### [GIVEN RECORDS]
────
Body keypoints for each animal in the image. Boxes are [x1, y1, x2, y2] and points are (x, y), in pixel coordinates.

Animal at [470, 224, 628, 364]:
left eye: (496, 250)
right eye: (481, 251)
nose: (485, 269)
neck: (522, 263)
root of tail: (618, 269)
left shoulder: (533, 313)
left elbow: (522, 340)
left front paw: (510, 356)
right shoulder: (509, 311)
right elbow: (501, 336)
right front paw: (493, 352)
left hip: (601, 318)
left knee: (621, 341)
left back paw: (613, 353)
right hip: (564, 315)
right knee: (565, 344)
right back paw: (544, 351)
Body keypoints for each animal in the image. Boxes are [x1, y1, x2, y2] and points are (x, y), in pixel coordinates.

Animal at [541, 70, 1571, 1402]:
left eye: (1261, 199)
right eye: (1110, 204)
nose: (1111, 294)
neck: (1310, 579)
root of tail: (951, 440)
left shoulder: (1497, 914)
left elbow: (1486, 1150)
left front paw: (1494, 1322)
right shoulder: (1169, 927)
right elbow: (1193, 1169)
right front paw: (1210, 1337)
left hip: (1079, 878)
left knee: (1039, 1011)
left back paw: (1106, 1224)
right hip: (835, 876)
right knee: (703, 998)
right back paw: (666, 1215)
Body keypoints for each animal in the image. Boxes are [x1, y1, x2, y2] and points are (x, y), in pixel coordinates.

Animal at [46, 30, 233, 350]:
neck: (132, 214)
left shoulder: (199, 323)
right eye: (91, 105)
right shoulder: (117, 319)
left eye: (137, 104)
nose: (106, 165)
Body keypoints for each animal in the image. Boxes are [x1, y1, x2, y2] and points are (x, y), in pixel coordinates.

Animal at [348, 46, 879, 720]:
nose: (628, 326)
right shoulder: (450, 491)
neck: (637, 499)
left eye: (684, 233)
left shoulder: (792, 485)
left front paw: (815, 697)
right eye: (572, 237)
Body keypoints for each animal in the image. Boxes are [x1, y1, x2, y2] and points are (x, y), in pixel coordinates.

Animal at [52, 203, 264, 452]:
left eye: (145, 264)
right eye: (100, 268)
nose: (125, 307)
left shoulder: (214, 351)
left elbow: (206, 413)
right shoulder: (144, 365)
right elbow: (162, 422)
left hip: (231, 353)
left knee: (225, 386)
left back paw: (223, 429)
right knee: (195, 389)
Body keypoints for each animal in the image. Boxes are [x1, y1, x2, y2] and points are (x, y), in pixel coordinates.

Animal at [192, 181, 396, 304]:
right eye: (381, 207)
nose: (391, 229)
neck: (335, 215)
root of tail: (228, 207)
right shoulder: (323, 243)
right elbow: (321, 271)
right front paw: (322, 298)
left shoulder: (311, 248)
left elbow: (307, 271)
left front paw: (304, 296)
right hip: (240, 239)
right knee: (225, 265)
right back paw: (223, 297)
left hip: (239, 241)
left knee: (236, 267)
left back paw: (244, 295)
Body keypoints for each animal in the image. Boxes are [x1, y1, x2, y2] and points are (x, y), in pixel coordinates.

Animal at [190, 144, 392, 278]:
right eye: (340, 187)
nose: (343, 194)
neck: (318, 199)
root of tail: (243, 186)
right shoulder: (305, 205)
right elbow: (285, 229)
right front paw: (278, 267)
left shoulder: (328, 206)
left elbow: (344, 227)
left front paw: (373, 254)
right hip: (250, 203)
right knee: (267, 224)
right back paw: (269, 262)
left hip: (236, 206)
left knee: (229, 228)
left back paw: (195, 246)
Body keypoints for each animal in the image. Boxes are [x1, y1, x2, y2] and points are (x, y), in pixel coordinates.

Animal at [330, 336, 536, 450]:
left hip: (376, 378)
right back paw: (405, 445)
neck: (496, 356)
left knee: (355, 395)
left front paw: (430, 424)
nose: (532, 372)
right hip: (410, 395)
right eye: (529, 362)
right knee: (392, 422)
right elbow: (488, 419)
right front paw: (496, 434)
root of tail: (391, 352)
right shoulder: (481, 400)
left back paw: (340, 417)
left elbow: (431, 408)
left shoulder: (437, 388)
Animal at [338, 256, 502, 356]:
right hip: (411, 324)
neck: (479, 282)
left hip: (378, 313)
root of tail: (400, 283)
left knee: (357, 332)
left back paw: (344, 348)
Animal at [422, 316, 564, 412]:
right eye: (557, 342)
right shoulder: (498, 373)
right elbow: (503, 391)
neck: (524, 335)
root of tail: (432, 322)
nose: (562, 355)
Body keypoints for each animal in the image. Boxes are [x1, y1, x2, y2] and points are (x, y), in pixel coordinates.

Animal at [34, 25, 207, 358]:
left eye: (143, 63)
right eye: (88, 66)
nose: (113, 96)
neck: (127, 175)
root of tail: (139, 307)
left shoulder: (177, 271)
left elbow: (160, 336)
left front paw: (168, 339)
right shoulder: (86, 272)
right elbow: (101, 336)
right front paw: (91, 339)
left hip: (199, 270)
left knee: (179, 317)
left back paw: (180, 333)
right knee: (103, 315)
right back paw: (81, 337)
────
### [WORK INSTRUCTION]
Extract the full listing above without altering anything.

### [ANSWER TO THE PROBLEM]
Body keypoints for each animal in the image. Boxes are [x1, y1, x2, y2] and points are (x, y), in pixel coordinates.

Animal at [470, 224, 628, 364]:
left eye: (496, 250)
right eye: (481, 251)
nose: (485, 269)
neck: (522, 263)
root of tail: (618, 269)
left shoulder: (533, 313)
left elbow: (522, 340)
left front paw: (510, 356)
right shoulder: (509, 311)
right elbow: (501, 336)
right front paw: (493, 352)
left hip: (601, 318)
left knee: (621, 341)
left back paw: (613, 353)
right hip: (564, 315)
right knee: (565, 344)
right back paw: (544, 351)
Body keypoints for each animal in the image. Boxes are [x1, y1, x2, y2] and points are (x, y), in pixel coordinates.

Animal at [541, 70, 1571, 1402]:
left eye: (1261, 199)
right eye: (1110, 204)
nose: (1111, 294)
neck: (1310, 579)
root of tail: (951, 440)
left shoulder: (1497, 914)
left elbow: (1486, 1150)
left front paw: (1494, 1322)
right shoulder: (1169, 927)
right elbow: (1193, 1169)
right front paw: (1210, 1337)
left hip: (1079, 878)
left knee: (1039, 1011)
left back paw: (1106, 1224)
right hip: (835, 876)
right knee: (703, 998)
right back paw: (666, 1215)
Body keypoints for each animal in the image. Boxes are [x1, y1, x2, y2] and points are (x, y), in pixel coordinates.

Animal at [46, 30, 233, 350]:
neck: (132, 214)
left shoulder: (199, 323)
right eye: (91, 105)
right shoulder: (117, 319)
left eye: (137, 104)
nose: (106, 165)
Body keypoints for each animal in the image. Boxes are [x1, y1, x2, y2] and points are (x, y), in pixel coordinates.

Animal at [348, 46, 879, 720]:
nose: (628, 326)
right shoulder: (450, 491)
neck: (637, 499)
left eye: (684, 233)
left shoulder: (792, 485)
left front paw: (815, 697)
right eye: (572, 237)
Body keypoints for each animal in the image. Boxes are [x1, y1, x2, y2] and points are (x, y), in pixel coordinates.

Animal at [52, 203, 264, 452]:
left eye: (145, 264)
right eye: (100, 268)
nose: (125, 307)
left shoulder: (214, 351)
left elbow: (206, 413)
right shoulder: (144, 365)
right elbow: (162, 422)
left hip: (231, 353)
left knee: (225, 386)
left back paw: (223, 429)
right knee: (195, 389)
Body keypoints for each animal in the image. Boxes are [x1, y1, x2, y2] and points are (x, y), in pixel coordinates.

Animal at [192, 181, 396, 304]:
right eye: (381, 207)
nose: (391, 229)
neck: (335, 215)
root of tail: (228, 207)
right shoulder: (323, 243)
right elbow: (321, 271)
right front paw: (322, 298)
left shoulder: (311, 248)
left elbow: (307, 271)
left front paw: (304, 296)
right hip: (240, 239)
right knee: (225, 265)
right back paw: (223, 297)
left hip: (239, 241)
left knee: (236, 267)
left back paw: (244, 295)
Body keypoints for each animal in the image. Boxes are [x1, y1, x2, y2] and points are (x, y), in pixel coordinates.

Animal at [190, 144, 392, 278]:
right eye: (340, 187)
nose: (343, 194)
neck: (318, 199)
root of tail: (243, 186)
right shoulder: (305, 205)
right elbow: (285, 229)
right front paw: (278, 267)
left shoulder: (328, 206)
left elbow: (344, 227)
left front paw: (373, 254)
right hip: (250, 203)
right knee: (267, 224)
right back paw: (269, 262)
left hip: (236, 206)
left knee: (229, 228)
left back paw: (195, 246)
Body keypoints for each animal in the image. Boxes are [x1, y1, x2, y2] and points are (x, y), in pixel coordinates.

Animal at [330, 336, 536, 450]:
left hip: (376, 378)
right back paw: (405, 445)
neck: (496, 356)
left knee: (355, 395)
left front paw: (430, 424)
nose: (532, 372)
right hip: (410, 395)
right eye: (529, 362)
right knee: (392, 422)
right elbow: (488, 419)
right front paw: (496, 434)
root of tail: (391, 352)
right shoulder: (481, 400)
left back paw: (340, 417)
left elbow: (431, 408)
left shoulder: (437, 388)
Animal at [338, 256, 502, 356]:
right hip: (411, 324)
neck: (479, 282)
left hip: (378, 313)
root of tail: (400, 283)
left knee: (357, 332)
left back paw: (344, 348)
Animal at [422, 316, 564, 412]:
right eye: (557, 342)
right shoulder: (498, 373)
right elbow: (503, 391)
neck: (524, 335)
root of tail: (432, 322)
nose: (562, 355)
Body keypoints for each animal in the image. Boxes are [x1, y1, x2, y2] and points are (x, y), in pixel coordinates.

Animal at [34, 25, 207, 358]:
left eye: (143, 63)
right eye: (88, 66)
nose: (113, 96)
neck: (127, 175)
root of tail: (139, 307)
left shoulder: (177, 271)
left elbow: (160, 336)
left front paw: (168, 339)
right shoulder: (86, 272)
right elbow: (101, 336)
right front paw: (91, 339)
left hip: (199, 270)
left knee: (179, 317)
left back paw: (180, 333)
right knee: (103, 315)
right back paw: (81, 337)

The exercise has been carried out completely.